— start Extracted material —
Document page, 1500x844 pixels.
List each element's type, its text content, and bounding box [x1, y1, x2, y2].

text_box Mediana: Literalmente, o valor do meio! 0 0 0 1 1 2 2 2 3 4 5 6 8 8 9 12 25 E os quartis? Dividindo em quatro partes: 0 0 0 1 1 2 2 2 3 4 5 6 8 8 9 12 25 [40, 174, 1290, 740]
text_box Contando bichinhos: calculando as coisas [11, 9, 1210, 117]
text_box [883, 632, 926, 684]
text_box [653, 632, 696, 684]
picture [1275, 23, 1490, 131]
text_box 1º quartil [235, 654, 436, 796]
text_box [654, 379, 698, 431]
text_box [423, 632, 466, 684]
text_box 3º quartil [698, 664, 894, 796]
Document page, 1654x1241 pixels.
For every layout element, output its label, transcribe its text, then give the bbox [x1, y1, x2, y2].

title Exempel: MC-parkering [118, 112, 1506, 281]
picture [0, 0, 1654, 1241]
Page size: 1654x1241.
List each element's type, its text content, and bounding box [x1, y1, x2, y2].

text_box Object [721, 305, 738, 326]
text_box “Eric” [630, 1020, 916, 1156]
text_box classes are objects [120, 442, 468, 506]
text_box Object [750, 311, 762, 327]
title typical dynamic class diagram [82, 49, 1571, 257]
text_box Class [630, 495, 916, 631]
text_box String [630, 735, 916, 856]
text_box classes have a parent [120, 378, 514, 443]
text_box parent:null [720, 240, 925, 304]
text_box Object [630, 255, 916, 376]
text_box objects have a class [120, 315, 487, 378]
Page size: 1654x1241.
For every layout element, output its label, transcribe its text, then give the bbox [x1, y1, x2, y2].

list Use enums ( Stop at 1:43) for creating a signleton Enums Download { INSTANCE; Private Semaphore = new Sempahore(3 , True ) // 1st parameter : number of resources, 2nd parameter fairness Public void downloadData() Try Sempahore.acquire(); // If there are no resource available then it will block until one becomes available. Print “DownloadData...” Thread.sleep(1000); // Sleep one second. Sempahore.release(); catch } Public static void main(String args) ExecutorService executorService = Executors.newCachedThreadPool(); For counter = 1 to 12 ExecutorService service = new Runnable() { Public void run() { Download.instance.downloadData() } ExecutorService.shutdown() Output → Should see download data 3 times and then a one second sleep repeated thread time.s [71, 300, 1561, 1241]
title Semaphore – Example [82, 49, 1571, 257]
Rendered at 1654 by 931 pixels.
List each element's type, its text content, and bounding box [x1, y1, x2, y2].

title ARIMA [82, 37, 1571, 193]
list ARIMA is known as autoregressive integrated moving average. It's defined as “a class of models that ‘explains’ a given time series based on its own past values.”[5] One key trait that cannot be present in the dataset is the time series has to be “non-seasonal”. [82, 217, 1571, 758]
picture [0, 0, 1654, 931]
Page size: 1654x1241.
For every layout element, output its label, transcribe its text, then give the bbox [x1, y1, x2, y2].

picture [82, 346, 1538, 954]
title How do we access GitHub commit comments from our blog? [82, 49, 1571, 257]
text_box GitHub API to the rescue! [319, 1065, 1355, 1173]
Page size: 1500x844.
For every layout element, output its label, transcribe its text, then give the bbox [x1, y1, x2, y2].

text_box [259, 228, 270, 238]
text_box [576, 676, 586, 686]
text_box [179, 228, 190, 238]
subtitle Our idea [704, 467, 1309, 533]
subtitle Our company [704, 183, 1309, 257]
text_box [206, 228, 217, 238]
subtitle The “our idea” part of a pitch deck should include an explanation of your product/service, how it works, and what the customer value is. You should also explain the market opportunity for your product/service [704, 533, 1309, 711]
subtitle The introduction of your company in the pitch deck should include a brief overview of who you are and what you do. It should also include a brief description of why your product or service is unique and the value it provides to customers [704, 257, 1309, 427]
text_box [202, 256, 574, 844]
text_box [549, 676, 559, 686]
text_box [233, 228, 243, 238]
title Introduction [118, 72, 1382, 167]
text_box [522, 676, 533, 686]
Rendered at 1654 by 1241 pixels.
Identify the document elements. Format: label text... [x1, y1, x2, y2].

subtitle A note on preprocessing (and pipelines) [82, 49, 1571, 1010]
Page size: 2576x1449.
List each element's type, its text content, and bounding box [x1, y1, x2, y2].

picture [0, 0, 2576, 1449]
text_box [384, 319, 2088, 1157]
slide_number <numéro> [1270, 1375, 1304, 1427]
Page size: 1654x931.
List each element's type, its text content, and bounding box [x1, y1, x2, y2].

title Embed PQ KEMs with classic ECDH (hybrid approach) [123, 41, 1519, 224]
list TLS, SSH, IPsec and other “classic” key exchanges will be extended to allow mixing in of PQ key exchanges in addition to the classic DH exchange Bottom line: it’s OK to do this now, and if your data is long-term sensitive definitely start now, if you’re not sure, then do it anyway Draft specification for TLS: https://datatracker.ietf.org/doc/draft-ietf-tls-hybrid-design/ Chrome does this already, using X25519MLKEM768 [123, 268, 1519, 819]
— end Extracted material —
Short task
Can you retype all of the items above line for line, keeping every character unchanged?

Response below
Document page, 1500x844 pixels.
List each element's type, its text content, and bounding box [x1, y1, x2, y2].

text_box Mediana: Literalmente, o valor do meio! 0 0 0 1 1 2 2 2 3 4 5 6 8 8 9 12 25 E os quartis? Dividindo em quatro partes: 0 0 0 1 1 2 2 2 3 4 5 6 8 8 9 12 25 [40, 174, 1290, 740]
text_box Contando bichinhos: calculando as coisas [11, 9, 1210, 117]
text_box [883, 632, 926, 684]
text_box [653, 632, 696, 684]
picture [1275, 23, 1490, 131]
text_box 1º quartil [235, 654, 436, 796]
text_box [654, 379, 698, 431]
text_box [423, 632, 466, 684]
text_box 3º quartil [698, 664, 894, 796]
Document page, 1654x1241 pixels.
For every layout element, output its label, transcribe its text, then give the bbox [x1, y1, x2, y2].

title Exempel: MC-parkering [118, 112, 1506, 281]
picture [0, 0, 1654, 1241]
Page size: 1654x1241.
List each element's type, its text content, and bounding box [x1, y1, x2, y2].

text_box Object [721, 305, 738, 326]
text_box “Eric” [630, 1020, 916, 1156]
text_box classes are objects [120, 442, 468, 506]
text_box Object [750, 311, 762, 327]
title typical dynamic class diagram [82, 49, 1571, 257]
text_box Class [630, 495, 916, 631]
text_box String [630, 735, 916, 856]
text_box classes have a parent [120, 378, 514, 443]
text_box parent:null [720, 240, 925, 304]
text_box Object [630, 255, 916, 376]
text_box objects have a class [120, 315, 487, 378]
Page size: 1654x1241.
For every layout element, output its label, transcribe its text, then give the bbox [x1, y1, x2, y2].

list Use enums ( Stop at 1:43) for creating a signleton Enums Download { INSTANCE; Private Semaphore = new Sempahore(3 , True ) // 1st parameter : number of resources, 2nd parameter fairness Public void downloadData() Try Sempahore.acquire(); // If there are no resource available then it will block until one becomes available. Print “DownloadData...” Thread.sleep(1000); // Sleep one second. Sempahore.release(); catch } Public static void main(String args) ExecutorService executorService = Executors.newCachedThreadPool(); For counter = 1 to 12 ExecutorService service = new Runnable() { Public void run() { Download.instance.downloadData() } ExecutorService.shutdown() Output → Should see download data 3 times and then a one second sleep repeated thread time.s [71, 300, 1561, 1241]
title Semaphore – Example [82, 49, 1571, 257]
Rendered at 1654 by 931 pixels.
List each element's type, its text content, and bounding box [x1, y1, x2, y2].

title ARIMA [82, 37, 1571, 193]
list ARIMA is known as autoregressive integrated moving average. It's defined as “a class of models that ‘explains’ a given time series based on its own past values.”[5] One key trait that cannot be present in the dataset is the time series has to be “non-seasonal”. [82, 217, 1571, 758]
picture [0, 0, 1654, 931]
Page size: 1654x1241.
For every layout element, output its label, transcribe its text, then give the bbox [x1, y1, x2, y2].

picture [82, 346, 1538, 954]
title How do we access GitHub commit comments from our blog? [82, 49, 1571, 257]
text_box GitHub API to the rescue! [319, 1065, 1355, 1173]
Page size: 1500x844.
For every layout element, output its label, transcribe its text, then give the bbox [x1, y1, x2, y2].

text_box [259, 228, 270, 238]
text_box [576, 676, 586, 686]
text_box [179, 228, 190, 238]
subtitle Our idea [704, 467, 1309, 533]
subtitle Our company [704, 183, 1309, 257]
text_box [206, 228, 217, 238]
subtitle The “our idea” part of a pitch deck should include an explanation of your product/service, how it works, and what the customer value is. You should also explain the market opportunity for your product/service [704, 533, 1309, 711]
subtitle The introduction of your company in the pitch deck should include a brief overview of who you are and what you do. It should also include a brief description of why your product or service is unique and the value it provides to customers [704, 257, 1309, 427]
text_box [202, 256, 574, 844]
text_box [549, 676, 559, 686]
text_box [233, 228, 243, 238]
title Introduction [118, 72, 1382, 167]
text_box [522, 676, 533, 686]
Rendered at 1654 by 1241 pixels.
Identify the document elements. Format: label text... [x1, y1, x2, y2].

subtitle A note on preprocessing (and pipelines) [82, 49, 1571, 1010]
Page size: 2576x1449.
List each element's type, its text content, and bounding box [x1, y1, x2, y2].

picture [0, 0, 2576, 1449]
text_box [384, 319, 2088, 1157]
slide_number <numéro> [1270, 1375, 1304, 1427]
Page size: 1654x931.
List each element's type, its text content, and bounding box [x1, y1, x2, y2].

title Embed PQ KEMs with classic ECDH (hybrid approach) [123, 41, 1519, 224]
list TLS, SSH, IPsec and other “classic” key exchanges will be extended to allow mixing in of PQ key exchanges in addition to the classic DH exchange Bottom line: it’s OK to do this now, and if your data is long-term sensitive definitely start now, if you’re not sure, then do it anyway Draft specification for TLS: https://datatracker.ietf.org/doc/draft-ietf-tls-hybrid-design/ Chrome does this already, using X25519MLKEM768 [123, 268, 1519, 819]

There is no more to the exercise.